Greybull Elementary School

The Big Horn County School District No. 3 built a new Greybull Elementary School to replace the former school building, which was built in 1919. The old Greybull Elementary School building, now a historic property, had very high energy bills (reaching $50,000 per year), poor indoor air quality, and minimal daylighting. The new school was designed and built to achieve LEED-Silver Certification under the U.S. Green Building Council's LEED for Schools program (LEED NC, Version 2.1). As the first LEED Certified School in Wyoming, Greybull Elementary demonstrates how a high performance school can be constructed, built and operated with reduced environmental impacts and energy costs, while offering a healthy, productive learning environment.

Located in Greybull, WY, the elementary school was completed in August 2007 with a total project cost of $8 million for the 36,000 square foot facility ($222 per square foot). The Wyoming Energy Office paid for the LEED Certification costs at Greybull Elementary. The school is designed to achieve nearly a 50% reduction in energy costs compared to a typical school built to current energy code requirements.

Below is a list of sustainable design features, organized by LEED category. The school achieved 38 points, making it eligible for LEED Silver Certification.

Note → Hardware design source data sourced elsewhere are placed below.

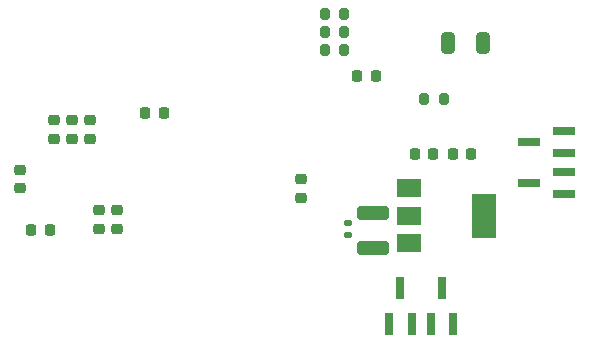
<source format=gbr>
G04 #@! TF.GenerationSoftware,KiCad,Pcbnew,(6.0.7)*
G04 #@! TF.CreationDate,2022-10-20T14:38:44-04:00*
G04 #@! TF.ProjectId,ECE477_PCB,45434534-3737-45f5-9043-422e6b696361,rev?*
G04 #@! TF.SameCoordinates,PX2daf690PY1aab7d8*
G04 #@! TF.FileFunction,Paste,Bot*
G04 #@! TF.FilePolarity,Positive*
%FSLAX46Y46*%
G04 Gerber Fmt 4.6, Leading zero omitted, Abs format (unit mm)*
G04 Created by KiCad (PCBNEW (6.0.7)) date 2022-10-20 14:38:44*
%MOMM*%
%LPD*%
G01*
G04 APERTURE LIST*
G04 Aperture macros list*
%AMRoundRect*
0 Rectangle with rounded corners*
0 $1 Rounding radius*
0 $2 $3 $4 $5 $6 $7 $8 $9 X,Y pos of 4 corners*
0 Add a 4 corners polygon primitive as box body*
4,1,4,$2,$3,$4,$5,$6,$7,$8,$9,$2,$3,0*
0 Add four circle primitives for the rounded corners*
1,1,$1+$1,$2,$3*
1,1,$1+$1,$4,$5*
1,1,$1+$1,$6,$7*
1,1,$1+$1,$8,$9*
0 Add four rect primitives between the rounded corners*
20,1,$1+$1,$2,$3,$4,$5,0*
20,1,$1+$1,$4,$5,$6,$7,0*
20,1,$1+$1,$6,$7,$8,$9,0*
20,1,$1+$1,$8,$9,$2,$3,0*%
G04 Aperture macros list end*
%ADD10R,0.800000X1.900000*%
%ADD11R,1.900000X0.800000*%
%ADD12RoundRect,0.225000X-0.225000X-0.250000X0.225000X-0.250000X0.225000X0.250000X-0.225000X0.250000X0*%
%ADD13RoundRect,0.250000X-1.100000X0.325000X-1.100000X-0.325000X1.100000X-0.325000X1.100000X0.325000X0*%
%ADD14RoundRect,0.225000X0.225000X0.250000X-0.225000X0.250000X-0.225000X-0.250000X0.225000X-0.250000X0*%
%ADD15RoundRect,0.225000X-0.250000X0.225000X-0.250000X-0.225000X0.250000X-0.225000X0.250000X0.225000X0*%
%ADD16RoundRect,0.200000X-0.200000X-0.275000X0.200000X-0.275000X0.200000X0.275000X-0.200000X0.275000X0*%
%ADD17R,2.000000X1.500000*%
%ADD18R,2.000000X3.800000*%
%ADD19RoundRect,0.140000X-0.170000X0.140000X-0.170000X-0.140000X0.170000X-0.140000X0.170000X0.140000X0*%
%ADD20RoundRect,0.200000X0.200000X0.275000X-0.200000X0.275000X-0.200000X-0.275000X0.200000X-0.275000X0*%
%ADD21RoundRect,0.225000X0.250000X-0.225000X0.250000X0.225000X-0.250000X0.225000X-0.250000X-0.225000X0*%
%ADD22RoundRect,0.250000X-0.325000X-0.650000X0.325000X-0.650000X0.325000X0.650000X-0.325000X0.650000X0*%
G04 APERTURE END LIST*
D10*
X50619700Y-28698398D03*
X48719700Y-28698398D03*
X49669700Y-25698398D03*
D11*
X63540900Y-12366200D03*
X63540900Y-14266200D03*
X60540900Y-13316200D03*
D10*
X54152800Y-28695598D03*
X52252800Y-28695598D03*
X53202800Y-25695598D03*
D11*
X63539500Y-15858700D03*
X63539500Y-17758700D03*
X60539500Y-16808700D03*
D12*
X50914000Y-14351000D03*
X52464000Y-14351000D03*
D13*
X47371000Y-19353000D03*
X47371000Y-22303000D03*
D14*
X47575000Y-7700000D03*
X46025000Y-7700000D03*
D15*
X17439000Y-15672200D03*
X17439000Y-17222200D03*
D14*
X55639000Y-14351000D03*
X54089000Y-14351000D03*
D16*
X43259800Y-5540000D03*
X44909800Y-5540000D03*
D17*
X50444000Y-21858000D03*
X50444000Y-19558000D03*
X50444000Y-17258000D03*
D18*
X56744000Y-19558000D03*
D19*
X45212000Y-20221000D03*
X45212000Y-21181000D03*
D20*
X53339000Y-9652000D03*
X51689000Y-9652000D03*
D12*
X18429000Y-20765200D03*
X19979000Y-20765200D03*
D20*
X44905000Y-3995000D03*
X43255000Y-3995000D03*
D15*
X20360000Y-11494200D03*
X20360000Y-13044200D03*
X24170000Y-19101200D03*
X24170000Y-20651200D03*
D12*
X28094000Y-10859200D03*
X29644000Y-10859200D03*
D15*
X41249600Y-16471600D03*
X41249600Y-18021600D03*
D21*
X25694000Y-20651200D03*
X25694000Y-19101200D03*
X23408000Y-13044200D03*
X23408000Y-11494200D03*
X21884000Y-13044200D03*
X21884000Y-11494200D03*
D16*
X43259800Y-2480000D03*
X44909800Y-2480000D03*
D22*
X53719200Y-4953000D03*
X56669200Y-4953000D03*
M02*

</source>
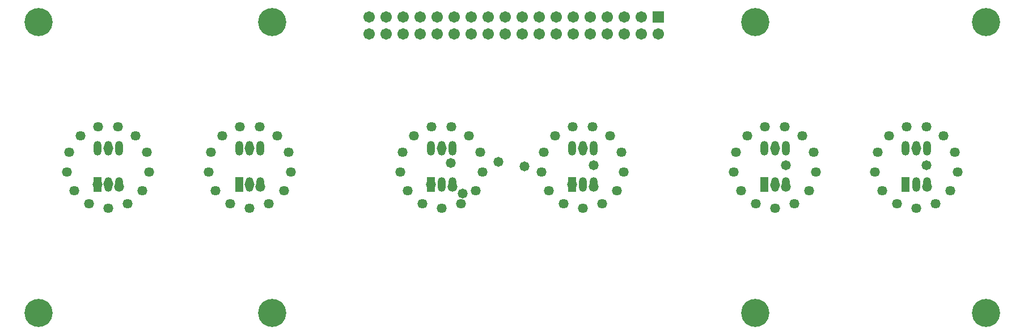
<source format=gts>
G04*
G04 #@! TF.GenerationSoftware,Altium Limited,Altium Designer,18.1.11 (251)*
G04*
G04 Layer_Color=8388736*
%FSLAX25Y25*%
%MOIN*%
G70*
G01*
G75*
%ADD14O,0.04737X0.08674*%
%ADD15R,0.04737X0.08674*%
%ADD16C,0.05760*%
%ADD17C,0.06706*%
%ADD18R,0.06706X0.06706*%
%ADD19C,0.16548*%
%ADD20C,0.05800*%
D14*
X176799Y264000D02*
D03*
X170500D02*
D03*
X164201D02*
D03*
X176799Y242740D02*
D03*
X170500D02*
D03*
X259991Y264000D02*
D03*
X253692D02*
D03*
X247393D02*
D03*
X259991Y242740D02*
D03*
X253692D02*
D03*
X372799Y264000D02*
D03*
X366500D02*
D03*
X360201D02*
D03*
X372799Y242740D02*
D03*
X366500D02*
D03*
X455799Y264000D02*
D03*
X449500D02*
D03*
X443201D02*
D03*
X455799Y242740D02*
D03*
X449500D02*
D03*
X568799Y264000D02*
D03*
X562500D02*
D03*
X556201D02*
D03*
X568799Y242740D02*
D03*
X562500D02*
D03*
X651855Y264000D02*
D03*
X645556D02*
D03*
X639257D02*
D03*
X651855Y242740D02*
D03*
X645556D02*
D03*
D15*
X164201D02*
D03*
X247393D02*
D03*
X360201D02*
D03*
X443201D02*
D03*
X556201D02*
D03*
X639257D02*
D03*
D16*
X181825Y231422D02*
D03*
X159175D02*
D03*
X170500Y228630D02*
D03*
X194692Y250063D02*
D03*
X193286Y261642D02*
D03*
X186660Y271241D02*
D03*
X176332Y276662D02*
D03*
X164668D02*
D03*
X154340Y271241D02*
D03*
X147714Y261642D02*
D03*
X146308Y250063D02*
D03*
X150444Y239156D02*
D03*
X190556D02*
D03*
X273748D02*
D03*
X233636D02*
D03*
X229500Y250063D02*
D03*
X230906Y261642D02*
D03*
X237532Y271241D02*
D03*
X247860Y276662D02*
D03*
X259524D02*
D03*
X269852Y271241D02*
D03*
X276478Y261642D02*
D03*
X277884Y250063D02*
D03*
X253692Y228630D02*
D03*
X242367Y231422D02*
D03*
X265017D02*
D03*
X377825D02*
D03*
X355175D02*
D03*
X366500Y228630D02*
D03*
X390692Y250063D02*
D03*
X389286Y261642D02*
D03*
X382660Y271241D02*
D03*
X372332Y276662D02*
D03*
X360668D02*
D03*
X350340Y271241D02*
D03*
X343714Y261642D02*
D03*
X342308Y250063D02*
D03*
X346444Y239156D02*
D03*
X386556D02*
D03*
X469556D02*
D03*
X429444D02*
D03*
X425308Y250063D02*
D03*
X426714Y261642D02*
D03*
X433340Y271241D02*
D03*
X443668Y276662D02*
D03*
X455332D02*
D03*
X465660Y271241D02*
D03*
X472286Y261642D02*
D03*
X473692Y250063D02*
D03*
X449500Y228630D02*
D03*
X438175Y231422D02*
D03*
X460825D02*
D03*
X573825D02*
D03*
X551175D02*
D03*
X562500Y228630D02*
D03*
X586692Y250063D02*
D03*
X585286Y261642D02*
D03*
X578660Y271241D02*
D03*
X568332Y276662D02*
D03*
X556668D02*
D03*
X546340Y271241D02*
D03*
X539714Y261642D02*
D03*
X538308Y250063D02*
D03*
X542444Y239156D02*
D03*
X582556D02*
D03*
X665612D02*
D03*
X625500D02*
D03*
X621364Y250063D02*
D03*
X622770Y261642D02*
D03*
X629396Y271241D02*
D03*
X639724Y276662D02*
D03*
X651388D02*
D03*
X661716Y271241D02*
D03*
X668342Y261642D02*
D03*
X669748Y250063D02*
D03*
X645556Y228630D02*
D03*
X634231Y231422D02*
D03*
X656881D02*
D03*
D17*
X324000Y331500D02*
D03*
Y341500D02*
D03*
X334000Y331500D02*
D03*
Y341500D02*
D03*
X344000Y331500D02*
D03*
Y341500D02*
D03*
X354000Y331500D02*
D03*
Y341500D02*
D03*
X364000Y331500D02*
D03*
Y341500D02*
D03*
X374000Y331500D02*
D03*
Y341500D02*
D03*
X384000Y331500D02*
D03*
Y341500D02*
D03*
X394000Y331500D02*
D03*
Y341500D02*
D03*
X404000Y331500D02*
D03*
Y341500D02*
D03*
X414000Y331500D02*
D03*
Y341500D02*
D03*
X424000Y331500D02*
D03*
Y341500D02*
D03*
X434000Y331500D02*
D03*
Y341500D02*
D03*
X444000Y331500D02*
D03*
Y341500D02*
D03*
X454000Y331500D02*
D03*
Y341500D02*
D03*
X464000Y331500D02*
D03*
Y341500D02*
D03*
X474000Y331500D02*
D03*
Y341500D02*
D03*
X484000Y331500D02*
D03*
Y341500D02*
D03*
X494000Y331500D02*
D03*
D18*
Y341500D02*
D03*
D19*
X129500Y167000D02*
D03*
X686500D02*
D03*
Y338500D02*
D03*
X129500D02*
D03*
X267000Y167000D02*
D03*
X551000D02*
D03*
Y338500D02*
D03*
X267000D02*
D03*
D20*
X170500Y264000D02*
D03*
X253692D02*
D03*
X366500D02*
D03*
X645556D02*
D03*
X562500D02*
D03*
X449500D02*
D03*
X651500Y254000D02*
D03*
X568799D02*
D03*
X455799D02*
D03*
X415142Y253500D02*
D03*
X400000Y256000D02*
D03*
X372000Y255500D02*
D03*
X379000Y237500D02*
D03*
X373000Y241500D02*
D03*
X562500Y242500D02*
D03*
X443201Y242740D02*
D03*
X360201D02*
D03*
X651855Y241244D02*
D03*
X568799Y241244D02*
D03*
X455799Y241244D02*
D03*
X259991D02*
D03*
X177000D02*
D03*
X253692Y242740D02*
D03*
X164201D02*
D03*
X170500Y243000D02*
D03*
M02*

</source>
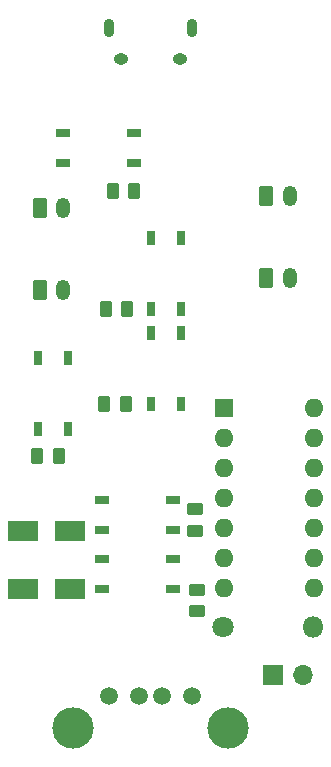
<source format=gbr>
%TF.GenerationSoftware,KiCad,Pcbnew,6.0.5*%
%TF.CreationDate,2022-05-23T21:48:16-04:00*%
%TF.ProjectId,BMS,424d532e-6b69-4636-9164-5f7063625858,rev?*%
%TF.SameCoordinates,Original*%
%TF.FileFunction,Soldermask,Bot*%
%TF.FilePolarity,Negative*%
%FSLAX46Y46*%
G04 Gerber Fmt 4.6, Leading zero omitted, Abs format (unit mm)*
G04 Created by KiCad (PCBNEW 6.0.5) date 2022-05-23 21:48:16*
%MOMM*%
%LPD*%
G01*
G04 APERTURE LIST*
G04 Aperture macros list*
%AMRoundRect*
0 Rectangle with rounded corners*
0 $1 Rounding radius*
0 $2 $3 $4 $5 $6 $7 $8 $9 X,Y pos of 4 corners*
0 Add a 4 corners polygon primitive as box body*
4,1,4,$2,$3,$4,$5,$6,$7,$8,$9,$2,$3,0*
0 Add four circle primitives for the rounded corners*
1,1,$1+$1,$2,$3*
1,1,$1+$1,$4,$5*
1,1,$1+$1,$6,$7*
1,1,$1+$1,$8,$9*
0 Add four rect primitives between the rounded corners*
20,1,$1+$1,$2,$3,$4,$5,0*
20,1,$1+$1,$4,$5,$6,$7,0*
20,1,$1+$1,$6,$7,$8,$9,0*
20,1,$1+$1,$8,$9,$2,$3,0*%
G04 Aperture macros list end*
%ADD10R,1.700000X1.700000*%
%ADD11O,1.700000X1.700000*%
%ADD12C,1.800000*%
%ADD13O,1.800000X1.800000*%
%ADD14RoundRect,0.250000X-0.350000X-0.625000X0.350000X-0.625000X0.350000X0.625000X-0.350000X0.625000X0*%
%ADD15O,1.200000X1.750000*%
%ADD16C,1.500000*%
%ADD17C,3.500000*%
%ADD18R,1.600000X1.600000*%
%ADD19O,1.600000X1.600000*%
%ADD20O,0.890000X1.550000*%
%ADD21O,1.250000X0.950000*%
%ADD22R,0.800000X1.200000*%
%ADD23R,2.500000X1.800000*%
%ADD24R,1.200000X0.800000*%
%ADD25RoundRect,0.250000X0.262500X0.450000X-0.262500X0.450000X-0.262500X-0.450000X0.262500X-0.450000X0*%
%ADD26RoundRect,0.250000X-0.450000X0.262500X-0.450000X-0.262500X0.450000X-0.262500X0.450000X0.262500X0*%
%ADD27RoundRect,0.250000X-0.262500X-0.450000X0.262500X-0.450000X0.262500X0.450000X-0.262500X0.450000X0*%
%ADD28RoundRect,0.250000X0.450000X-0.262500X0.450000X0.262500X-0.450000X0.262500X-0.450000X-0.262500X0*%
G04 APERTURE END LIST*
D10*
%TO.C,J3*%
X25400000Y-56250000D03*
D11*
X27940000Y-56250000D03*
%TD*%
D12*
%TO.C,D1*%
X21140000Y-52150000D03*
D13*
X28760000Y-52150000D03*
%TD*%
D14*
%TO.C,BT1*%
X5600000Y-16650000D03*
D15*
X7600000Y-16650000D03*
%TD*%
D16*
%TO.C,J2*%
X11500000Y-58000000D03*
X14000000Y-58000000D03*
X16000000Y-58000000D03*
X18500000Y-58000000D03*
D17*
X21570000Y-60710000D03*
X8430000Y-60710000D03*
%TD*%
D14*
%TO.C,BT3*%
X5600000Y-23600000D03*
D15*
X7600000Y-23600000D03*
%TD*%
D14*
%TO.C,BT2*%
X24800000Y-15700000D03*
D15*
X26800000Y-15700000D03*
%TD*%
D18*
%TO.C,U12*%
X21200000Y-33575000D03*
D19*
X21200000Y-36115000D03*
X21200000Y-38655000D03*
X21200000Y-41195000D03*
X21200000Y-43735000D03*
X21200000Y-46275000D03*
X21200000Y-48815000D03*
X28820000Y-48815000D03*
X28820000Y-46275000D03*
X28820000Y-43735000D03*
X28820000Y-41195000D03*
X28820000Y-38655000D03*
X28820000Y-36115000D03*
X28820000Y-33575000D03*
%TD*%
D20*
%TO.C,J1*%
X11500000Y-1400000D03*
D21*
X12500000Y-4100000D03*
D20*
X18500000Y-1400000D03*
D21*
X17500000Y-4100000D03*
%TD*%
D14*
%TO.C,BT4*%
X24800000Y-22600000D03*
D15*
X26800000Y-22600000D03*
%TD*%
D22*
%TO.C,U5*%
X7970000Y-35400000D03*
X5430000Y-35400000D03*
X5430000Y-29400000D03*
X7970000Y-29400000D03*
%TD*%
D23*
%TO.C,D4*%
X4170000Y-48900000D03*
X8170000Y-48900000D03*
%TD*%
%TO.C,D3*%
X4170000Y-44000000D03*
X8170000Y-44000000D03*
%TD*%
D24*
%TO.C,U2*%
X13600000Y-10330000D03*
X13600000Y-12870000D03*
X7600000Y-12870000D03*
X7600000Y-10330000D03*
%TD*%
D25*
%TO.C,R6*%
X12912500Y-33300000D03*
X11087500Y-33300000D03*
%TD*%
D24*
%TO.C,U3*%
X16870000Y-41430000D03*
X16870000Y-43970000D03*
X10870000Y-43970000D03*
X10870000Y-41430000D03*
%TD*%
D26*
%TO.C,R5*%
X18900000Y-48987500D03*
X18900000Y-50812500D03*
%TD*%
D25*
%TO.C,R3*%
X13025000Y-25200000D03*
X11200000Y-25200000D03*
%TD*%
D22*
%TO.C,U4*%
X17570000Y-25200000D03*
X15030000Y-25200000D03*
X15030000Y-19200000D03*
X17570000Y-19200000D03*
%TD*%
%TO.C,U7*%
X17570000Y-33300000D03*
X15030000Y-33300000D03*
X15030000Y-27300000D03*
X17570000Y-27300000D03*
%TD*%
D27*
%TO.C,R4*%
X5387500Y-37700000D03*
X7212500Y-37700000D03*
%TD*%
D25*
%TO.C,R1*%
X13612500Y-15200000D03*
X11787500Y-15200000D03*
%TD*%
D28*
%TO.C,R2*%
X18800000Y-44012500D03*
X18800000Y-42187500D03*
%TD*%
D24*
%TO.C,U6*%
X16870000Y-46430000D03*
X16870000Y-48970000D03*
X10870000Y-48970000D03*
X10870000Y-46430000D03*
%TD*%
M02*

</source>
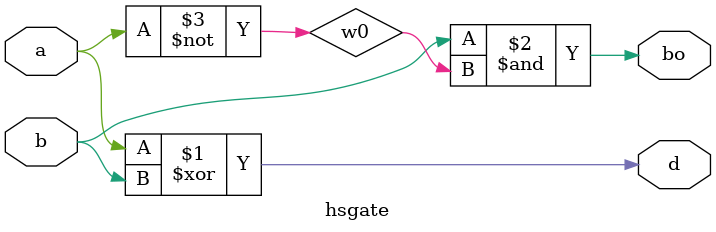
<source format=v>
`timescale 1ns / 1ps

//1960628 Prem Half Subtracotr Gate level
module hsgate(
    input a,
    input b,
    output d,
    output bo
    );
wire w0;
xor xort(d,a,b);
not not1(w0,a);
and and1(bo,b,w0);
endmodule

</source>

  • Building materials were sourced from nearby suppliers and sustainable sources.
  • Water conserving fixtures are used in bathrooms, faucets and the cafeteria kitchen.
  • The school features a geothermal exchange system for heating and cooling, combined with a well-insulated building envelope and energy efficient windows.
  • Natural daylighting is used in 85% of the interior spaces, including all classrooms, the cafeteria and multi-purpose room, and gymnasium. Indoor lighting levels are designed to automatically adjust based on the level of naturally available daylight.
  • High efficiency fluorescent fixtures (T5 and T5HO indirect luminaires) are installed in classrooms, offices, and corridors with occupancy sensors throughout the building. The construction specifications restricted the use of carpets, glues or other components with high quantities of certain chemicals, to protect indoor air quality.
  • The school will recycle plastic, paper, glass, cardboard and metal, even serving as a community drop-off point for community recyclables.
  • Educational information is provided for students, including exposed piping and mechanical systems with labels to illustrate energy efficient features.

The School has raised awareness among teachers, students and staff about the importance of conserving resources and protecting the environment. It has also served as a model for future school projects in other Wyoming School Districts, and surrounding states.